I can confirm that upgrading to version 4.12.0-0.okd-2023-03-03-055825 fixed all the issues regarding rook ceph cluster and volumes are mounting again.

I used the following command to upgrade directly from 4.11.0-0.okd-2023-01-14-152430:

$ oc adm upgrade --allow-explicit-upgrade --allow-upgrade-with-warnings --to-image registry.ci.openshift.org/origin/release@sha256:a2e94c433f8747ad9899bd4c9c6654982934595a42f5af2c9257b351786fd379
vrutkovs commented 1 year ago

Perfect, thank you. We'll release a new stable over the weekend then

ibotty commented 1 year ago

I could successfully upgrade the affected cluster to the released version (with some machine-config-daemon hand-holding) and have a stable ceph cluster. I guess this can be closed.
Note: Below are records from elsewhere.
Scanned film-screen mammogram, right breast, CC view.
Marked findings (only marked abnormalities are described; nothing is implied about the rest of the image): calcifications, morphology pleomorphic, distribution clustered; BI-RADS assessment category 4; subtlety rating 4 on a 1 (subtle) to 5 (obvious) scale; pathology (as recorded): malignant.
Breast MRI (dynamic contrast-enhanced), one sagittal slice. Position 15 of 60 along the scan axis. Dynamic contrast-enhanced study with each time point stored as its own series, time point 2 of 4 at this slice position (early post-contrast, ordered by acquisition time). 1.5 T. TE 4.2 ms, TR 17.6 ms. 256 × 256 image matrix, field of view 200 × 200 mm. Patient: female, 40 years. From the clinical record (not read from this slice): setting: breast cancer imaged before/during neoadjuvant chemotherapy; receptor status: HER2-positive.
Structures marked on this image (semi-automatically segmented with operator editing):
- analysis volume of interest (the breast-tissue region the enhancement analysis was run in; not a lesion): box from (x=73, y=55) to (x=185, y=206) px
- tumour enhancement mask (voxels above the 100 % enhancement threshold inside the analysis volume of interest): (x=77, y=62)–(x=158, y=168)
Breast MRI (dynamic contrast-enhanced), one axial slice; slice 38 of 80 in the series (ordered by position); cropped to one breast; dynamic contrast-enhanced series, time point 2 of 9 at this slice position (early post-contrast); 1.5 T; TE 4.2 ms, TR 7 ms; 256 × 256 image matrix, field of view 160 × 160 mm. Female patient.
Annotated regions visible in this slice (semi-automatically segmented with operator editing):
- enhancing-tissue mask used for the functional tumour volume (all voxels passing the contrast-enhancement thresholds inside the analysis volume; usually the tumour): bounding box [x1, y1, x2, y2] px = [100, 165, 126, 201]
vrutkovs commented 1 year ago

Fixed in https://amd64.origin.releases.ci.openshift.org/releasestream/4-stable/release/4.12.0-0.okd-2023-03-05-022504

joyartoun commented 1 year ago

Hello!

I just tried installing rook-ceph version 1.11.0 on OKD 4.12.0-0.okd-2023-03-05-022504 and fedora coreos 37.20230205.3.0 and see the errors still.

Kernel version on the storage nodes is 6.0.18-300.fc37.x86_64 #1 SMP PREEMPT_DYNAMIC Sat Jan 7 17:10:00 UTC 2023 x86_64 x86_64 x86_64 GNU/Linux

joyartoun commented 1 year ago

Hello!

I just tried installing rook-ceph version 1.11.0 on OKD 4.12.0-0.okd-2023-03-05-022504 and fedora coreos 37.20230205.3.0 and see the errors still.

Kernel version on the storage nodes is 6.0.18-300.fc37.x86_64 #1 SMP PREEMPT_DYNAMIC Sat Jan 7 17:10:00 UTC 2023 x86_64 x86_64 x86_64 GNU/Linux

My bad, I will try with 37.20230303.2.0 instead

pomland-94 commented 1 year ago

Are there any News on it? Can I use rook on OpenShift/OKD 4.12?

schuemann commented 1 year ago

I have no problems with the current OKD 4.12 version.

peterroth commented 1 year ago

Hi everybody, Out of curiosity, is the fix ported to OKD 4.11? I'm asking because I also stepped into the 4.11.0-0.okd-2023-01-14-152430 trap and I was looking for a way to get out of it without going a minor version up, but I couldn't find a version that ships the fix.